The cluster of employee illness reporting failures, cited at Sakada, Gringos Tacos, McFlamingo, Bronx House Pizza, Beach Diner, Spanish Bakery, St. Augie's Pizza, and Libby's Thai Bistro, is the violation type most directly tied to multi-victim outbreaks. Norovirus, which causes the majority of foodborne illness outbreaks in restaurant settings, spreads primarily through infected food handlers who continue working. A written health policy, cited as absent or inadequate at Sakada, Bronx House Pizza, Mojo BBQ, Hilton Garden Inn, Libby's Thai Bistro, and Wasabi Sushi, is the mechanism that gives employees the instruction and the permission to report symptoms before they infect customers.
The Longer Record
The data provided for this week does not include prior inspection counts for the twelve facilities, which limits the ability to place these findings in a longer historical context. What the record does show is the concentration of high-severity violations across a single week in a single county. Twelve facilities with two or more high-severity violations out of 30 inspected means four in ten establishments examined failed to meet basic safety thresholds at the most serious level.
The geographic spread is also notable. The violations are not concentrated in one corridor or one type of establishment. Sakada and Gringos Tacos are in the historic downtown Saint Augustine tourist district. McFlamingo and Beach Diner share a strip mall address on A1A North in Ponte Vedra Beach. Bronx House Pizza is in a suburban shopping center in St. Johns. The Hilton Garden Inn is a national chain hotel property on the beach.

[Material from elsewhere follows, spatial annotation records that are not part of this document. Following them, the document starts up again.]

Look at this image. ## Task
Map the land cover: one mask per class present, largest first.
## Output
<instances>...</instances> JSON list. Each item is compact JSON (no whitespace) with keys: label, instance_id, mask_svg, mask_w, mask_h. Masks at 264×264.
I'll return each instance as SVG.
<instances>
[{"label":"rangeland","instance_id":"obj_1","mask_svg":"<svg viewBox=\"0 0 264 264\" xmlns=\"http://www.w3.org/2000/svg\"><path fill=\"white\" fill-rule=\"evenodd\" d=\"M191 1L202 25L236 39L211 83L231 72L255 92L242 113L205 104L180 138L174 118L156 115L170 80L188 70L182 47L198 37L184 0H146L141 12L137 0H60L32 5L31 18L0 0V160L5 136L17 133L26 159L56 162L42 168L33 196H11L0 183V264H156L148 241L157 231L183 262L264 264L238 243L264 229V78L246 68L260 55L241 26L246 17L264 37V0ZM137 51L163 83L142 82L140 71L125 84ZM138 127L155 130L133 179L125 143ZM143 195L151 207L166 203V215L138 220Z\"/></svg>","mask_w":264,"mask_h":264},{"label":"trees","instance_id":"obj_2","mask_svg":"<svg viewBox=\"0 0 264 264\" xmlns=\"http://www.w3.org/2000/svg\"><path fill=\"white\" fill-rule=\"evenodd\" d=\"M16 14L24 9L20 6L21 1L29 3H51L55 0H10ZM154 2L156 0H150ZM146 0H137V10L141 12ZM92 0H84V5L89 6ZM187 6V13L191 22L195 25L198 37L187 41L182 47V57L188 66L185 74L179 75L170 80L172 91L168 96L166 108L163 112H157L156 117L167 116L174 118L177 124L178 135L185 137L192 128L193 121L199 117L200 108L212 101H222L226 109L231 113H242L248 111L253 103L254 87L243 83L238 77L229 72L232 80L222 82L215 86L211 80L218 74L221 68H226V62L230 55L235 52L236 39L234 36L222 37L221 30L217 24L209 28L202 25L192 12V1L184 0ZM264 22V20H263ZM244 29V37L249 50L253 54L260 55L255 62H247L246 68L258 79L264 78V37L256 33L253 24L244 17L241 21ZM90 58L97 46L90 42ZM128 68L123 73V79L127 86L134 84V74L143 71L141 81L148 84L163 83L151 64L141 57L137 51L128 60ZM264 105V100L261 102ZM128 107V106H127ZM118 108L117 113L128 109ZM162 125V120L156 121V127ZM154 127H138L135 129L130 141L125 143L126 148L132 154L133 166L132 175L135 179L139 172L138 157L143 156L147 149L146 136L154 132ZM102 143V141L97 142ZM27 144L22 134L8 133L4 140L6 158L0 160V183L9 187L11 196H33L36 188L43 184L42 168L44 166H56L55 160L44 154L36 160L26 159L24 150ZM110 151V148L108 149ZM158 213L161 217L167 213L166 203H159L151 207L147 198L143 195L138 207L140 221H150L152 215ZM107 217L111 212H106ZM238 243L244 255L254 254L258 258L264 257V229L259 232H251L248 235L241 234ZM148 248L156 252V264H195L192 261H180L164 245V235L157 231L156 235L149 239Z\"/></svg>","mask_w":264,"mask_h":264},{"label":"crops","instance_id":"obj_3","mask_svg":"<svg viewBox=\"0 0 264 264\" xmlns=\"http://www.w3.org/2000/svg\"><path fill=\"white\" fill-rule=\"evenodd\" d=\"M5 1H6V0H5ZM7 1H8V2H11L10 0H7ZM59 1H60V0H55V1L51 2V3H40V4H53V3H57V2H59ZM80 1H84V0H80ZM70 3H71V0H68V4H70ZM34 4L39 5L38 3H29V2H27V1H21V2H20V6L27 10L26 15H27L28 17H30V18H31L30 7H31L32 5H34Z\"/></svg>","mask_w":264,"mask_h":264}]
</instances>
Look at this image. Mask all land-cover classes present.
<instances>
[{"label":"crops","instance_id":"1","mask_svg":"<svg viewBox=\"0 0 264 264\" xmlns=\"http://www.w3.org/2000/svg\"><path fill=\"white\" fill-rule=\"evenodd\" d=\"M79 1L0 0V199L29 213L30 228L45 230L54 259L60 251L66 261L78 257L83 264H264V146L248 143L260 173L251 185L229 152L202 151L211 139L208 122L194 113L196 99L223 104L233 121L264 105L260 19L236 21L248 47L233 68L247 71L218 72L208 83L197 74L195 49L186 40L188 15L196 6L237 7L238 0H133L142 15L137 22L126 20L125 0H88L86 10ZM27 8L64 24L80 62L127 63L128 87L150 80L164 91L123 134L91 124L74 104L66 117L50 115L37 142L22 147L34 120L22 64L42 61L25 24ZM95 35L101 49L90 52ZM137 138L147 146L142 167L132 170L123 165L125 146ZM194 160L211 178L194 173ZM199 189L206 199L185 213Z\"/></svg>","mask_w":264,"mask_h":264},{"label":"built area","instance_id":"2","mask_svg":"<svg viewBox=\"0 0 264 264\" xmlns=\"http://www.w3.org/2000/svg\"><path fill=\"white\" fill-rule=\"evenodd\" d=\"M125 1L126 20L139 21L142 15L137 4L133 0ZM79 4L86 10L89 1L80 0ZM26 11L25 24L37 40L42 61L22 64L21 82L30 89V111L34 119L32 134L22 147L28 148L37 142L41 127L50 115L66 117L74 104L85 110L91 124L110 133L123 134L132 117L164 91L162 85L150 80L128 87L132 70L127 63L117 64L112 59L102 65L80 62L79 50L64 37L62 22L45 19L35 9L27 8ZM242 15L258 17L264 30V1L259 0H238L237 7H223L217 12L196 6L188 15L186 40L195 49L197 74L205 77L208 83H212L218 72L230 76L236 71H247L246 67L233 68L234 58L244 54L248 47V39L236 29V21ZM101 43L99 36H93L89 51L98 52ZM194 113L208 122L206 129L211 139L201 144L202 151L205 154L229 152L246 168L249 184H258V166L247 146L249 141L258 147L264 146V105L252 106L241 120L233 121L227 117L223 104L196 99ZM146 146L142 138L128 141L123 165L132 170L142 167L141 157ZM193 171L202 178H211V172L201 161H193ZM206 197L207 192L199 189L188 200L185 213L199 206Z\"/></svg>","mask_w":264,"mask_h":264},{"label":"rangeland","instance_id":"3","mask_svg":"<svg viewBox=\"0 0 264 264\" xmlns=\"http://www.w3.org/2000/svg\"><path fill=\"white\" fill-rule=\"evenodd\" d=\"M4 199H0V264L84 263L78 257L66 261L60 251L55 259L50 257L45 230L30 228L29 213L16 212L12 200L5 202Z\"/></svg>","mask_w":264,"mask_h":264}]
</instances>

Mojo BBQ on Cordova Street, which drew the week's highest combined violation total at ten across both severity tiers, also carried the shellfish traceability citation alongside the cooking temperature violation. A restaurant that cannot document where its shellfish came from and cannot demonstrate it is cooking food to required temperatures is operating with two of the most direct pathways to a foodborne illness outbreak open at the same time. Whether that combination has appeared in Mojo BBQ's prior inspection record is a question the current data does not answer.